## Exercise brief
Nothing but an exact repetition of the entries should appear in the answer.

(Data extracted from a collection)
◆ ◆ ◆ ◆ ◆
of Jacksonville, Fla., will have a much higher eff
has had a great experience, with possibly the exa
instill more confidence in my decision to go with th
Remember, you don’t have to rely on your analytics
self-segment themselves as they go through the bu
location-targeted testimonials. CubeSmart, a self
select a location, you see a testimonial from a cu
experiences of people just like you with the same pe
◆ ◆ ◆ ◆ ◆
## Result of this task
of Jacksonville, Fla., will have a much higher eff
has had a great experience, with possibly the exa
instill more confidence in my decision to go with th
Remember, you don’t have to rely on your analytics
self-segment themselves as they go through the bu
location-targeted testimonials. CubeSmart, a self
select a location, you see a testimonial from a cu
experiences of people just like you with the same pe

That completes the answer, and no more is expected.